I am entirely unconscious of any "personal wrong" ever done you by me, and had no thought of receiving "forgiveness" at your hands.
What I have said or written of your public conduct or writings has been dictated solely by a sense of public duty, and has never, I feel confident, exceeded the bounds of legitimate criticism, in view of all attendant circumstances. What has been written of you in the columns of the Globe newspaper, so far as I have observed, has been always restrained within the limits of fair criticism toward one holding a position of public trust.
As to your personal attacks on myself—those who pursue the fearless course as a politician and public journalist that I have done for a quarter of a century, cannot expect to escape abuse and misrepresentation; and assuredly your assaults have never affected my course toward you in the slightest degree. Your series of letters printed in the Leader newspaper some years ago, were not, I am told, conceived in a very Christian spirit, but I was ill at the time they were published, and have never read them. Your dragging my name into your controversy with the Messrs. Campbell—on a matter with which I had no personal concern whatever—was one of those devices unhappily too often resorted to in political squabbles to be capable of exciting more than momentary indignation.
The following letter from Dr. Ryerson to Mr. Brown, dated Toronto, April 13th, closed the correspondence:—Your note of the 24th ult., did not reach me until Saturday evening—night before last.
I wrote my note of that date with the view of forgetting, rather than reviving, the recollection of past discussions.

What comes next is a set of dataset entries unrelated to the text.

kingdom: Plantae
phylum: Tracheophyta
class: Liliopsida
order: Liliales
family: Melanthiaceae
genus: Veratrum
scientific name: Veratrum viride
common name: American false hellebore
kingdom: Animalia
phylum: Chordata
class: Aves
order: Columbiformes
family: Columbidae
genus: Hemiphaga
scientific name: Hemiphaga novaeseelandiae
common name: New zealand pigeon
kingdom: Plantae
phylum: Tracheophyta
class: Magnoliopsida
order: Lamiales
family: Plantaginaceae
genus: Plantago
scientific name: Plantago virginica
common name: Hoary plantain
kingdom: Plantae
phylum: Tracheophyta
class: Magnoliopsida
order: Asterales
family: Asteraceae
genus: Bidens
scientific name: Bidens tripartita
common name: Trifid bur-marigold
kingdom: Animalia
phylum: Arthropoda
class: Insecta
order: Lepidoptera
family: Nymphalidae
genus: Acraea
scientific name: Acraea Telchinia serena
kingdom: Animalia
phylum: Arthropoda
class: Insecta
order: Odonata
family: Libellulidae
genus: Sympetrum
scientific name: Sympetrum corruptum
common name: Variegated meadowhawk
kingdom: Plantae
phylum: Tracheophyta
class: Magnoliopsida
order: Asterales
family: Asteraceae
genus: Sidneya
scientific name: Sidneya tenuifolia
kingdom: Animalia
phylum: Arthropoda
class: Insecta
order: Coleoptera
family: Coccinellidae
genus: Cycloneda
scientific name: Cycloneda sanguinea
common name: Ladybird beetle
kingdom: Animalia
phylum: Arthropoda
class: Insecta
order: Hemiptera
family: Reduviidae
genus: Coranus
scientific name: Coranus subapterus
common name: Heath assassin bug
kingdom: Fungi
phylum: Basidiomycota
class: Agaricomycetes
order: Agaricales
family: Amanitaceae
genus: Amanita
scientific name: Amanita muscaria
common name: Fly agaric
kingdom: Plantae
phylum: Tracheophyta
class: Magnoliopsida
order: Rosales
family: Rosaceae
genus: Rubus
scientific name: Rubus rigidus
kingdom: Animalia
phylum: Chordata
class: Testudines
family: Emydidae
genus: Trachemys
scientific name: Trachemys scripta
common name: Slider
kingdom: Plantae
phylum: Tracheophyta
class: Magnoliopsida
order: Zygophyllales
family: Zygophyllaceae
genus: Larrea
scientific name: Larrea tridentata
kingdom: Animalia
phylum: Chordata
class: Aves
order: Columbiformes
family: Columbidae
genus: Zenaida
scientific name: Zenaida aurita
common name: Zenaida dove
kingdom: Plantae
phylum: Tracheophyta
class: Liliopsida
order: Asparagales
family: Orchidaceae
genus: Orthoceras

I never objected to the severest criticisms of my "public conduct or writings." My remarks had sole reference to your "personal attacks" and "assaults," made over your own name, and involving all that was dear to me as a man, and a father, and a Christian—"personal attacks" and "assaults" to which my letters in the Leader referred to by you, and which you had engaged to insert in the Globe, but afterwards refused, were a reply; in the course of which I convicted you not only of many misstatements, but of seven distinct forgeries—you, by additions, professing to quote from me in seven instances the very reverse of what I had written, and your having done all this to sustain "personal attacks" and "assaults" upon me.
Besides this, on at least two subsequent occasions, you charged me with what involved an imputation of dishonesty; and when I transmitted to you copies of official correspondence relating to the subject of your allegations, and refuting them, you refused to insert it in the Globe, and left your false accusations unretracted to this day.
It was to such "personal attacks" and "assaults" on your part against me, and not to any legitimate criticisms upon my "public conduct or writings," that I referred in my letter of the 24th ult.
I admit the general fairness of the Globe towards me during the last few months; but that does not alter the character of your former "personal attacks" and "assaults" upon me, and to which alone what you call my "personal attacks" and "assaults" upon you were but defensive replies and rejoinders.
I certainly have no reason to be dissatisfied with the results of such "personal attacks" and replies, notwithstanding your great advantage in having a powerful press at your disposal; and I am prepared for the future, as I have been for the past, though I wish, if possible, to live peaceably with all men.